## Entries shown
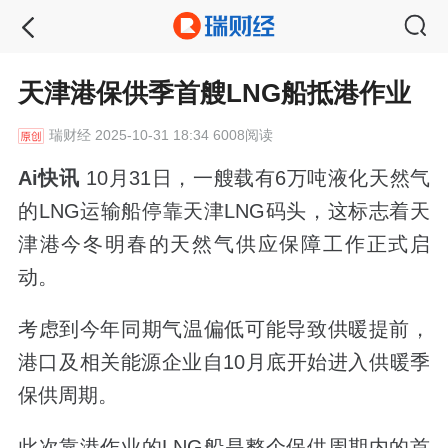
天津港保供季首艘LNG船抵港作业
瑞财经
2025-10-31 18:34 6008阅读
Ai快讯
10月31日，一艘载有6万吨液化天然气
的LNG运输船停靠天津LNG码头，这标志着天
津港今冬明春的天然气供应保障工作正式启
动。
考虑到今年同期气温偏低可能导致供暖提前，
港口及相关能源企业自10月底开始进入供暖季
保供周期。
此次靠港作业的LNG船是整个保供周期内的首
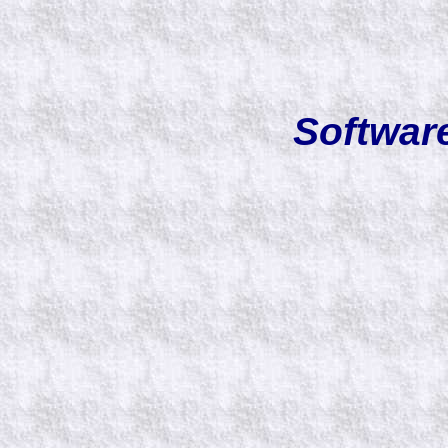
Softwar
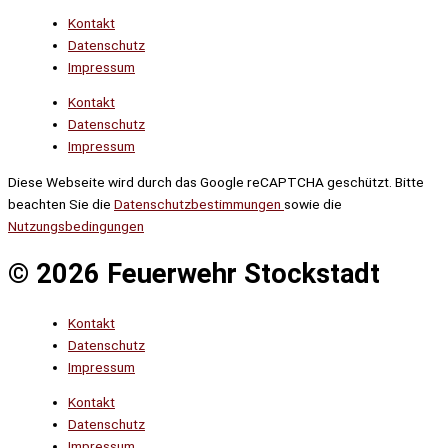
Kontakt
Datenschutz
Impressum
Kontakt
Datenschutz
Impressum
Diese Webseite wird durch das Google reCAPTCHA geschützt. Bitte
beachten Sie die
Datenschutzbestimmungen
sowie die
Nutzungsbedingungen
© 2026 Feuerwehr Stockstadt
Kontakt
Datenschutz
Impressum
Kontakt
Datenschutz
Impressum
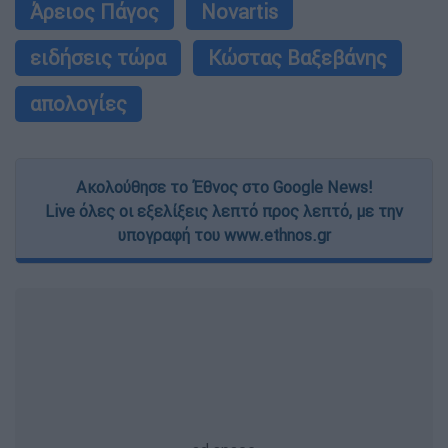
Άρειος Πάγος
Novartis
ειδήσεις τώρα
Κώστας Βαξεβάνης
απολογίες
Ακολούθησε το Έθνος στο Google News!
Live όλες οι εξελίξεις λεπτό προς λεπτό, με την
υπογραφή του www.ethnos.gr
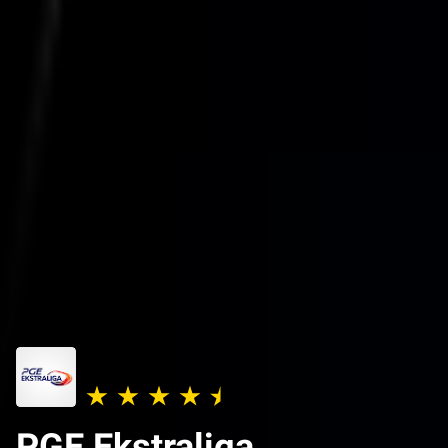
PGE Ekstraliga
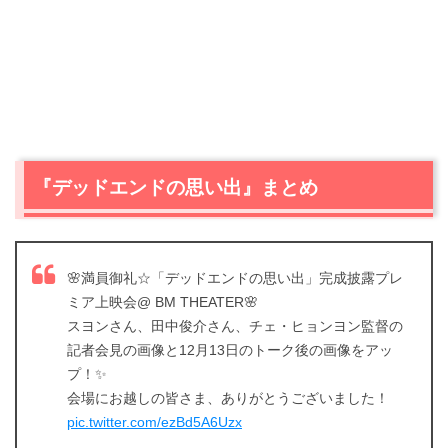
『デッドエンドの思い出』まとめ
🌸満員御礼☆「デッドエンドの思い出」完成披露プレ
ミア上映会@ BM THEATER🌸
スヨンさん、田中俊介さん、チェ・ヒョンヨン監督の
記者会見の画像と12月13日のトーク後の画像をアッ
プ！✨
会場にお越しの皆さま、ありがとうございました！
pic.twitter.com/ezBd5A6Uzx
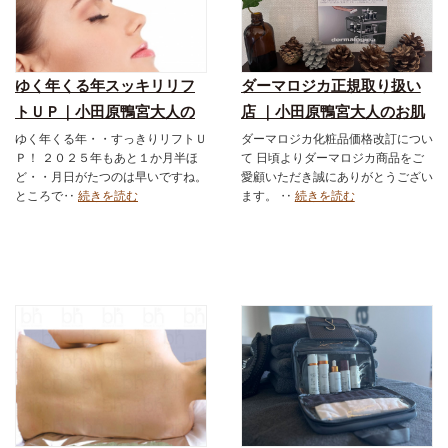
ゆく年くる年スッキリリフ
ダーマロジカ正規取り扱い
トＵＰ｜小田原鴨宮大人の
店 ｜小田原鴨宮大人のお肌
お肌の改善スキンケアショ
の改善スキンケアショップ
ゆく年くる年・・すっきりリフトＵ
ダーマロジカ化粧品価格改訂につい
Ｐ！ ２０２５年もあと１か月半ほ
て 日頃よりダーマロジカ商品をご
ップ＆エステサロン｜ダー
＆エステサロン｜ダーマロ
ど・・月日がたつのは早いですね。
愛顧いただき誠にありがとうござい
マロジカ｜お得なメニュー
ジカ｜お得なメニュー｜フ
ところで‥
続きを読む
ます。 ‥
続きを読む
｜フェイシャル｜スキンケ
ェイシャル｜スキンケア化
ア化粧品
粧品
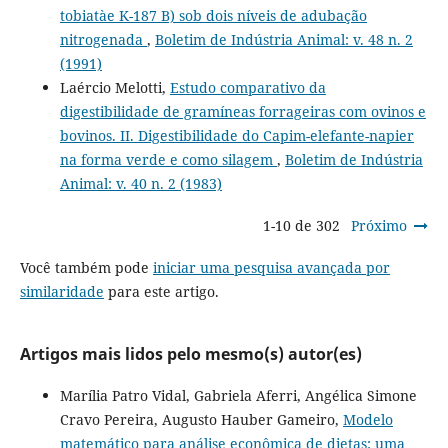
tobiatàe K-187 B) sob dois níveis de adubação
nitrogenada
,
Boletim de Indústria Animal: v. 48 n. 2
(1991)
Laércio Melotti,
Estudo comparativo da
digestibilidade de gramíneas forrageiras com ovinos e
bovinos. II. Digestibilidade do Capim-elefante-napier
na forma verde e como silagem
,
Boletim de Indústria
Animal: v. 40 n. 2 (1983)
1-10 de 302
Próximo
Você também pode
iniciar uma pesquisa avançada por
similaridade
para este artigo.
Artigos mais lidos pelo mesmo(s) autor(es)
Marília Patro Vidal, Gabriela Aferri, Angélica Simone
Cravo Pereira, Augusto Hauber Gameiro,
Modelo
matemático para análise econômica de dietas: uma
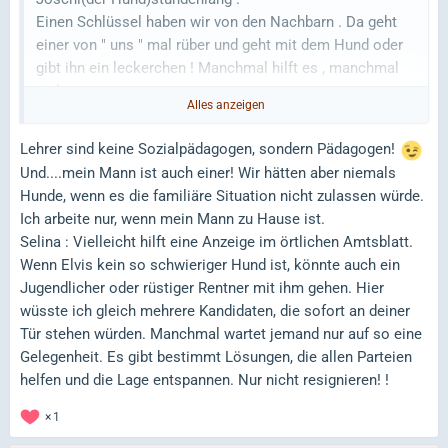
Einen Schlüssel haben wir von den Nachbarn . Da geht
einer von " uns " mal rüber und geht mit dem Hund oder
gibt ihn ein leckerchen ! Manchmal hilft es , manchmal
nicht .
Alles anzeigen
Ich muss aber dazu sagen das der Hund Joschi
verpuschelt ist .aber nix gegen Sozialpädagogen
Lehrer sind keine Sozialpädagogen, sondern Pädagogen!
Der Hund kann da nichts für!!!
Und....mein Mann ist auch einer! Wir hätten aber niemals
Hunde, wenn es die familiäre Situation nicht zulassen würde.
Ich arbeite nur, wenn mein Mann zu Hause ist.
Selina : Vielleicht hilft eine Anzeige im örtlichen Amtsblatt.
Wenn Elvis kein so schwieriger Hund ist, könnte auch ein
Jugendlicher oder rüstiger Rentner mit ihm gehen. Hier
wüsste ich gleich mehrere Kandidaten, die sofort an deiner
Tür stehen würden. Manchmal wartet jemand nur auf so eine
Gelegenheit. Es gibt bestimmt Lösungen, die allen Parteien
helfen und die Lage entspannen. Nur nicht resignieren! !
1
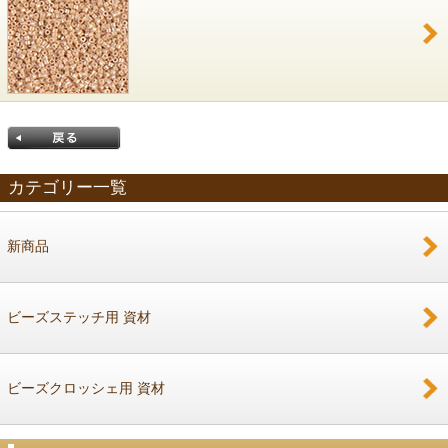
カテゴリー一覧
新商品
戻る
ビーズステッチ用 資材
ビーズクロッシェ用 資材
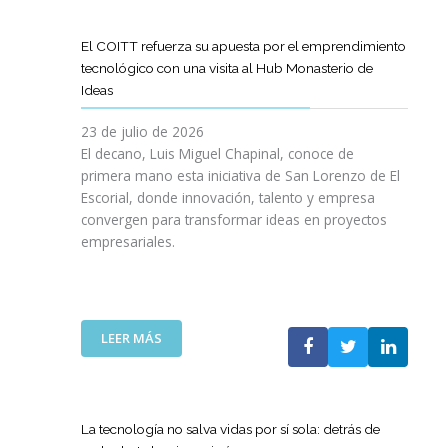
D
O
O
D
I
I
G
L
E
L
G
R
El COITT refuerza su apuesta por el emprendimiento
Á
C
I
I
A
tecnológico con una visita al Hub Monasterio de
S
A
E
T
M
Ideas
P
N
N
A
A
U
O
C
L
D
23 de julio de 2026
E
D
I
E
El decano, Luis Miguel Chapinal, conoce de
R
E
A
M
primera mano esta iniciativa de San Lorenzo de El
T
L
D
E
Escorial, donde innovación, talento y empresa
O
C
E
N
convergen para transformar ideas en proyectos
“
O
N
T
empresariales.
9
I
U
O
0
T
E
R
A
T
S
I
N
C
T
N
I
A
R
:
LEER MÁS
G
V
N
A
E
Y
E
A
S
L
N
R
C
R
C
U
S
O
E
O
E
La tecnología no salva vidas por sí sola: detrás de
A
M
D
I
V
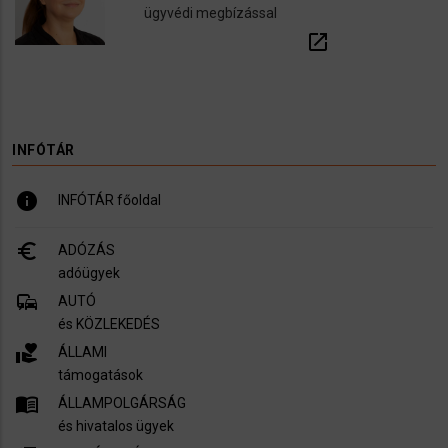
ügyvédi megbízással
open_in_new
INFÓTÁR
info
INFÓTÁR főoldal
euro_symbol
ADÓZÁS
adóügyek
commute
AUTÓ
és KÖZLEKEDÉS
volunteer_activism
ÁLLAMI
támogatások
menu_book
ÁLLAMPOLGÁRSÁG
és hivatalos ügyek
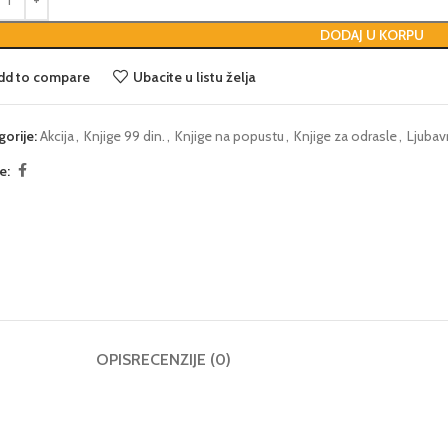
DODAJ U KORPU
dd to compare
Ubacite u listu želja
gorije:
Akcija
,
Knjige 99 din.
,
Knjige na popustu
,
Knjige za odrasle
,
Ljubav
e:
OPIS
RECENZIJE (0)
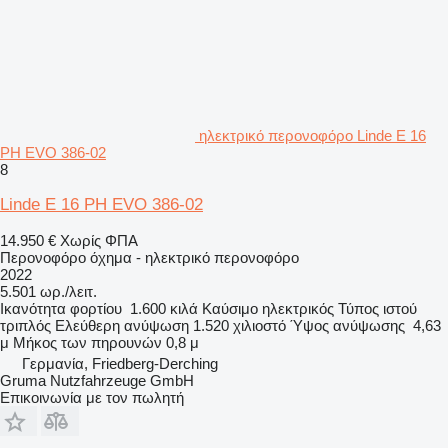
ηλεκτρικό περονοφόρο Linde E 16
PH EVO 386-02
8
Linde E 16 PH EVO 386-02
14.950 €
Χωρίς ΦΠΑ
Περονοφόρο όχημα - ηλεκτρικό περονοφόρο
2022
5.501 ωρ./λειτ.
Ικανότητα φορτίου
1.600 κιλά
Καύσιμο
ηλεκτρικός
Τύπος ιστού
τριπλός
Ελεύθερη ανύψωση
1.520 χιλιοστό
Ύψος ανύψωσης
4,63
μ
Μήκος των πηρουνών
0,8 μ
Γερμανία, Friedberg-Derching
Gruma Nutzfahrzeuge GmbH
Επικοινωνία με τον πωλητή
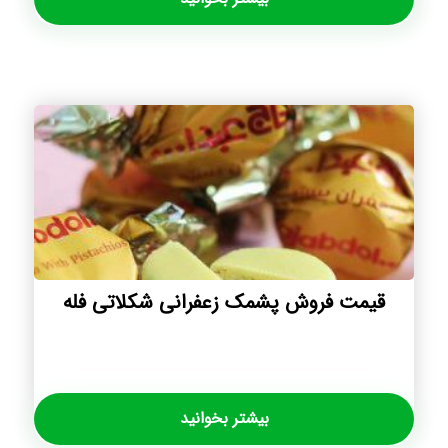
قیمت فروش پشمک زعفرانی شکلاتی فله
بیشتر بخوانید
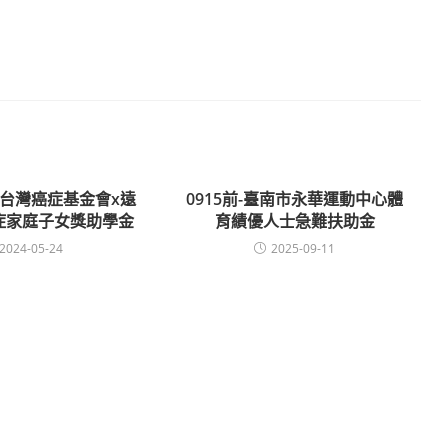
024台灣癌症基金會x遠
0915前-臺南市永華運動中心體
症家庭子女獎助學金
育績優人士急難扶助金
2024-05-24
2025-09-11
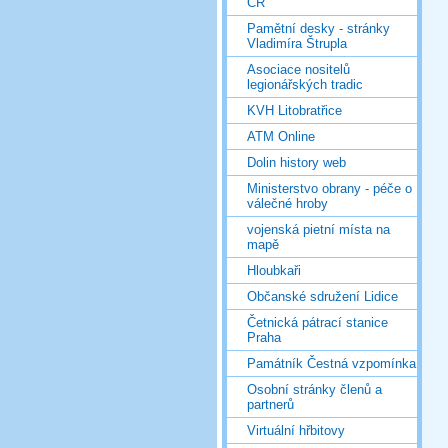
ČR
Pamětní desky - stránky
Vladimíra Štrupla
Asociace nositelů
legionářských tradic
KVH Litobratřice
ATM Online
Dolin history web
Ministerstvo obrany - péče o
válečné hroby
vojenská pietní místa na
mapě
Hloubkaři
Občanské sdružení Lidice
Četnická pátrací stanice
Praha
Památník Čestná vzpomínka
Osobní stránky členů a
partnerů
Virtuální hřbitovy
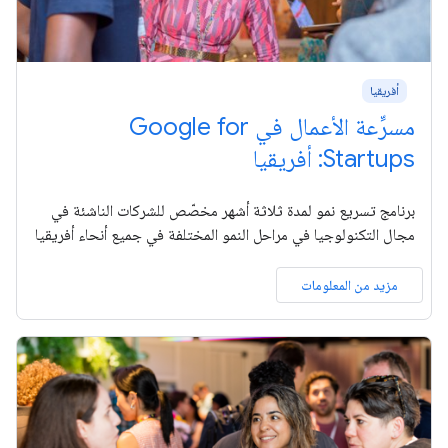
أفريقيا
مسرِّعة الأعمال في Google for
Startups: أفريقيا
برنامج تسريع نمو لمدة ثلاثة أشهر مخصّص للشركات الناشئة في
مجال التكنولوجيا في مراحل النمو المختلفة في جميع أنحاء أفريقيا
مزيد من المعلومات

## Request
The material above holds pictures; leave them out and set down exactly the lines from the line with "na forma verde e como silagem" to the line with "Ich muss aber dazu sagen das der Hund Joschi", both included.

## Exercise answer
na forma verde e como silagem
,
Boletim de Indústria
Animal: v. 40 n. 2 (1983)
1-10 de 302
Próximo
Você também pode
iniciar uma pesquisa avançada por
similaridade
para este artigo.
Artigos mais lidos pelo mesmo(s) autor(es)
Marília Patro Vidal, Gabriela Aferri, Angélica Simone
Cravo Pereira, Augusto Hauber Gameiro,
Modelo
matemático para análise econômica de dietas: uma
Einen Schlüssel haben wir von den Nachbarn . Da geht
einer von " uns " mal rüber und geht mit dem Hund oder
gibt ihn ein leckerchen ! Manchmal hilft es , manchmal
nicht .
Alles anzeigen
Ich muss aber dazu sagen das der Hund Joschi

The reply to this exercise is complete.